Dissociative disorders : a clinical review
|Title:||Dissociative disorders : a clinical review|
|Publisher:||The Sidran Press|
Reviews of this Book
Originally published in 1991 as part of the American Psychiatric Press’ annual Review of Psychiatry (Volume 10), this state-of-the-art review of the field of dissociative disorders is simultaneously basic and inclusive, encompassing: definitions of terms, epidemiology (studies of incidence and distribution), etiology (studies of cause), the courses of the disorders, and treatment approaches. This book reflects the growing body of clinical observation and research.

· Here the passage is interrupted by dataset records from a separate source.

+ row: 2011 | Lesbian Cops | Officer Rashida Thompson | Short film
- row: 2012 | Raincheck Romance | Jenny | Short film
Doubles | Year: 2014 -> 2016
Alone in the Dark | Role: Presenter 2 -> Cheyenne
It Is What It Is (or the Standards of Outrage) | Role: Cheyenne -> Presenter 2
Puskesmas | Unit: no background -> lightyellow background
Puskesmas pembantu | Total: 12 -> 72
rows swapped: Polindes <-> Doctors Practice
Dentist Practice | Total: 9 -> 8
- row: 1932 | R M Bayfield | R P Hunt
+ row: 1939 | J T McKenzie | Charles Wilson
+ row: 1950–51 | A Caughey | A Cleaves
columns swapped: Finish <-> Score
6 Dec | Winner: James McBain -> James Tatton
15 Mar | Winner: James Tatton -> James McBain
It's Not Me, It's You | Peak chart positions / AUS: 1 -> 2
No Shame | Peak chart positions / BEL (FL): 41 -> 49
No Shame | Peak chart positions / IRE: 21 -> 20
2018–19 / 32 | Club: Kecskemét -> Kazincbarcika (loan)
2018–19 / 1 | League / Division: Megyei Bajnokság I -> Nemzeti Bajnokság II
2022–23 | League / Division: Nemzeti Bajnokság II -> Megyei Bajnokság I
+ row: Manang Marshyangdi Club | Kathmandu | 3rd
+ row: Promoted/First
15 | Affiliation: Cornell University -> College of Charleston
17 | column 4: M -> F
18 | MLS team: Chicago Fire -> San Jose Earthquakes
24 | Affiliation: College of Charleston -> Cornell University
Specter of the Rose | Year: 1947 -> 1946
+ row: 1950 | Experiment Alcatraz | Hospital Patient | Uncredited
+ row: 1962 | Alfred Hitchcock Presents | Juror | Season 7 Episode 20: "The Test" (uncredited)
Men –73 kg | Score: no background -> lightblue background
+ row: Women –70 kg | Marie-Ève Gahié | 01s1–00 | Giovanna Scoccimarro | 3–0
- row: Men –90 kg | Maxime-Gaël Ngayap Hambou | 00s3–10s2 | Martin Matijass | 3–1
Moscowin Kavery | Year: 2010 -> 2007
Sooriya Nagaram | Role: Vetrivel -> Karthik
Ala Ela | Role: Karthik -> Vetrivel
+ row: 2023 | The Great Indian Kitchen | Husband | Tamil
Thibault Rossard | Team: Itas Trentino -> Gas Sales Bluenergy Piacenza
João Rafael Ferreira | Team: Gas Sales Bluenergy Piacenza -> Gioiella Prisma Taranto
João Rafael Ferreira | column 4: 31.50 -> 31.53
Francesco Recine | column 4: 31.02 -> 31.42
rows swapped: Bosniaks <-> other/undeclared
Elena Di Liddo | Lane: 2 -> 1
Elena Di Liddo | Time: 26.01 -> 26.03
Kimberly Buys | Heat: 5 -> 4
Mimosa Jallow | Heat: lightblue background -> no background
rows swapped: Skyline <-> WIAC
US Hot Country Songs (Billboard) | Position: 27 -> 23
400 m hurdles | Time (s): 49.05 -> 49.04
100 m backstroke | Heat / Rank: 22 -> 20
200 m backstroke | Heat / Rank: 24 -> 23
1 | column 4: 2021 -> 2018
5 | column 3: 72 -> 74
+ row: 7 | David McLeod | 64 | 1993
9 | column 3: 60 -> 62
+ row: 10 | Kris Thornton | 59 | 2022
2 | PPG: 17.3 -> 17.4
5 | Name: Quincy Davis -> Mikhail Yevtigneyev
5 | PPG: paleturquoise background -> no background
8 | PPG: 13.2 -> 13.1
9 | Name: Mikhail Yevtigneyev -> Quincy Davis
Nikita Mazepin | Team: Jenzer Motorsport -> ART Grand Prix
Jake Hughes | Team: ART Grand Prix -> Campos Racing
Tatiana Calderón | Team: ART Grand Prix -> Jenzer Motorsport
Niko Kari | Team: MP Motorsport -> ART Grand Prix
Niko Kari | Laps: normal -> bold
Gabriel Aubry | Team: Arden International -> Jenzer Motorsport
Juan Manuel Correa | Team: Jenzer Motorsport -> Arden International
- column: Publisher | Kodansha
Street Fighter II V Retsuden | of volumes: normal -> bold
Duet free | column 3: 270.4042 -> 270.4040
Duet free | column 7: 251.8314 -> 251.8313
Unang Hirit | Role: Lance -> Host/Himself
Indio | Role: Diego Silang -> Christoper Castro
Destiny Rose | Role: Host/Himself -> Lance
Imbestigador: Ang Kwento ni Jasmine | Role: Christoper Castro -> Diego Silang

The contributors are stellar practitioners and researchers with extensive experience in the specialty of dissociation. Frank Putnam reviews the phenomenology of dissociation, emphasizing that dissociation is both a normal and a pathological experience. Richard Kluft focuses on MPD in his summary of treatment techniques to access and integrate dissociated mental states. Richard Loewenstein reviews the literature on psychogenic fugue and amnesia, examining the combination of apparent memory loss with evidence of availability of traumatic memories. Marlene Steinberg reviews depersonalization, a symptom in that co-occurs with a variety of other major psychiatric diagnoses. John Nemiah explains conversion symptoms --- the ability to change somatic process to reflect psychological state. Finally, David Spiegel writes about the relationship between dissociation and trauma. Each chapter is followed by an extensive list of references to the professional literature.
Dissociative Disorders is readable and accessible to the non-psychiatric professional, and to educated lay readers with more than a cursory understanding of the subject. It is an important contribution to the literature about dissociation, a field of study that while young, nevertheless is one of the most hopeful areas in psychotherapy.